> Written request A
Reproduce word for word the passage of the visiting-the-sick lesson starting with "Rav Asher Meir" and going on through "an instructive manner.".
> Written request B
In the visiting-the-sick lesson, which activity does the Talmud link to the words "they shall go"?

> Quoted passage
## Start

Skip to main content
Meaning in Mitzvot -
Lesson 85

Visiting the Sick

Rav Asher Meir

One of the greatest examples of kindness is to visit the sick, in order to help them with their needs and to encourage them and raise their spirits.  The Talmud connects the various types of mutual aid to a Torah verse in an instructive manner. 


Yitro advises Moshe, "Let them know the way that they shall go in, and the action they should do" (Shemot 18:20.) The Talmud explains: "Let them know" – this is livelihood; "the way" – this is acts of kindness; "they shall go" – this is visiting the sick; "in" – this is burial; "and the action" – this is judgment; "they should do" – this is going beyond that which strict judgment demands (Bava Metzia 30b.)


The main message of this interpretation is that acts of kindness are what we do above and beyond the strict requirements of the law.  At any given time I may have a valid reason not to lend somebody my tools, not to visit a sick person, or not to take part in a burial; yet it is clear that we all need to set aside time to take part in these activities.


As we explained in the last chapter, sickness is closely bound up with the aspect of Divine judgment.  It may be a precursor of death, which is the occasion for the final judgment; and even in lesser cases, a person's merits are examined when he becomes ill.  When we act beyond the measure of judgment, this ameliorates the application of Divine judgment. 


Our Sages explain that performing acts of kindness is a way of cleaving to the Divine presence, because we are going in the ways of God Who Himself constantly acts with loving kindness towards His creatures (Sota 14a.)  In this way the attribute of Divine kindness is among us, as it is aroused through our own actions, and this affects the judgment of the sick person.  So visiting the sick alleviates their suffering in both the natural and spiritual planes.

## End

> Given information
## Start

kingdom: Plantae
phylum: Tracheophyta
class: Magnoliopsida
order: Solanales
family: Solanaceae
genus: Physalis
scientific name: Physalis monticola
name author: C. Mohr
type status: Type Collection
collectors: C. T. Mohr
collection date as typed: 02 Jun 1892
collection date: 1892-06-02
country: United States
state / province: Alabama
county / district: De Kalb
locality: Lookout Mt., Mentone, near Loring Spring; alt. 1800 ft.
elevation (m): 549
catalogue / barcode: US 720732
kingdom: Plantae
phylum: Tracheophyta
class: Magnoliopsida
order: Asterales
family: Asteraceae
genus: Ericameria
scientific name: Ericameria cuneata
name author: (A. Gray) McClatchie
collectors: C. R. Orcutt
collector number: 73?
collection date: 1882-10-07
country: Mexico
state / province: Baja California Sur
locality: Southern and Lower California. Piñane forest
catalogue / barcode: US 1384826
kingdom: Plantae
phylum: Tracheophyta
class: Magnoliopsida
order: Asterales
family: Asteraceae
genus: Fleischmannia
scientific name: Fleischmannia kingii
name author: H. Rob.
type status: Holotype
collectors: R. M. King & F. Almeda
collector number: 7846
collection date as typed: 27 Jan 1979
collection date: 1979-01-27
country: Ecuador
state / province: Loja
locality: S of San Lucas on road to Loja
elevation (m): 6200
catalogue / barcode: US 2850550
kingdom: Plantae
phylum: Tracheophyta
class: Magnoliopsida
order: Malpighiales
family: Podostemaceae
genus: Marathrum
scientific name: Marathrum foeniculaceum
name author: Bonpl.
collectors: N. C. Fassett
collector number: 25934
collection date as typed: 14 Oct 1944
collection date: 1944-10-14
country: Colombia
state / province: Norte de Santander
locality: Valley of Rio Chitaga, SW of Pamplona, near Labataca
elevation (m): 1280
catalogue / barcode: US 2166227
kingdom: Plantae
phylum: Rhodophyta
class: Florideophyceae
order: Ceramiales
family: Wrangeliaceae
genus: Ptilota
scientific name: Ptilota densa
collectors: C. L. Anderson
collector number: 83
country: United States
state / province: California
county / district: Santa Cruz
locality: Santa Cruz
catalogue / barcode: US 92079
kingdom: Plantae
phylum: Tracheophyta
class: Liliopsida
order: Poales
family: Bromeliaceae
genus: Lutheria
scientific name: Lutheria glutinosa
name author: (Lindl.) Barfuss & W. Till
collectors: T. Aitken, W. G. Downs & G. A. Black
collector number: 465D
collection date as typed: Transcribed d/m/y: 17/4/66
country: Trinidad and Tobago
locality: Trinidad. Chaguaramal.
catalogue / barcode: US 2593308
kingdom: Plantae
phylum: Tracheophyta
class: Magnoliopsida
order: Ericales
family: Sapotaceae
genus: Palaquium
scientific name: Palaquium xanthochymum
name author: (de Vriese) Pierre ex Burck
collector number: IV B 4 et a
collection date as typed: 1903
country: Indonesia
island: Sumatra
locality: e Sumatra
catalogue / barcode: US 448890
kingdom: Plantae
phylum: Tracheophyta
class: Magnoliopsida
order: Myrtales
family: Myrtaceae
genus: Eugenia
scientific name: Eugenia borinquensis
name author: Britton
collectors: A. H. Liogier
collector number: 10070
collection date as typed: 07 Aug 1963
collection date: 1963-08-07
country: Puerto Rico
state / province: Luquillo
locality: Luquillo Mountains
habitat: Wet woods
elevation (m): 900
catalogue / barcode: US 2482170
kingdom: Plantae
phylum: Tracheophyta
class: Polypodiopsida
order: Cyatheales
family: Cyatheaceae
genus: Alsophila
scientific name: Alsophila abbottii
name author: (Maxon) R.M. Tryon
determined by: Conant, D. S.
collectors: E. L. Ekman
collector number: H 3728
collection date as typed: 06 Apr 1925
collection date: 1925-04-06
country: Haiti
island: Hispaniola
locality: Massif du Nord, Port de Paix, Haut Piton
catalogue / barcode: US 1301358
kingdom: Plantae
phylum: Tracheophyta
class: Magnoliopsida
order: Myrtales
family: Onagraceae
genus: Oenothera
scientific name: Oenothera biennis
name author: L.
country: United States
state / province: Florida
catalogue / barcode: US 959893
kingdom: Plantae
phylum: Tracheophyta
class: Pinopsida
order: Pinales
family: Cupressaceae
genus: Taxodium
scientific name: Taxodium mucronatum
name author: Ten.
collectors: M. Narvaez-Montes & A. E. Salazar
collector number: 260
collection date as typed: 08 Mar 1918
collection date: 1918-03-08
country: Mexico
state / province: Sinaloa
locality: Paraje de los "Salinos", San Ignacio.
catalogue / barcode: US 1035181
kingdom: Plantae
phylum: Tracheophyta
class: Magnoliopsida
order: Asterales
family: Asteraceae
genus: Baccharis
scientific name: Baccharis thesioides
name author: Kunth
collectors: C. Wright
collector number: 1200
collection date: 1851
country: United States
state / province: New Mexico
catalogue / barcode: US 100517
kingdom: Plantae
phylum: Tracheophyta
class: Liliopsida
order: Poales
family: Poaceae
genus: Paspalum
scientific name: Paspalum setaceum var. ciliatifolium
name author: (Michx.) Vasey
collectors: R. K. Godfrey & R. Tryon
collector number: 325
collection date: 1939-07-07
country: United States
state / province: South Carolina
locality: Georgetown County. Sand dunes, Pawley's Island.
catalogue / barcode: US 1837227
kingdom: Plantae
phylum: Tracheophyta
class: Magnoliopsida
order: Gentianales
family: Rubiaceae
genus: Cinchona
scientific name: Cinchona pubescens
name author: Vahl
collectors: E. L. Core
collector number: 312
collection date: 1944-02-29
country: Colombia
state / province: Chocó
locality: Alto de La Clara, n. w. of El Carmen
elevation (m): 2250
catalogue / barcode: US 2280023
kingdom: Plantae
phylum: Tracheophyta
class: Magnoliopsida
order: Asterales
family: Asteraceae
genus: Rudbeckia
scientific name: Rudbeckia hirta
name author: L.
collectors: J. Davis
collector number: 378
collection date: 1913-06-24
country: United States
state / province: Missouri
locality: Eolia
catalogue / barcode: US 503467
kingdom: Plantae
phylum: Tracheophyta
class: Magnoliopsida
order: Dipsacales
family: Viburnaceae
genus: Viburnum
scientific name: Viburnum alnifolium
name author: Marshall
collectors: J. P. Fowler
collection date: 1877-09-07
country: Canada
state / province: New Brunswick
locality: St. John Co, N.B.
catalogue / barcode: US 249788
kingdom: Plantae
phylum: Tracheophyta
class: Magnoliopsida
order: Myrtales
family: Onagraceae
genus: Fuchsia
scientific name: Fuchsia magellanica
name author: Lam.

## End

> Problem solution A
Rav Asher Meir

One of the greatest examples of kindness is to visit the sick, in order to help them with their needs and to encourage them and raise their spirits.  The Talmud connects the various types of mutual aid to a Torah verse in an instructive manner.

> Problem solution B
Visiting the sick.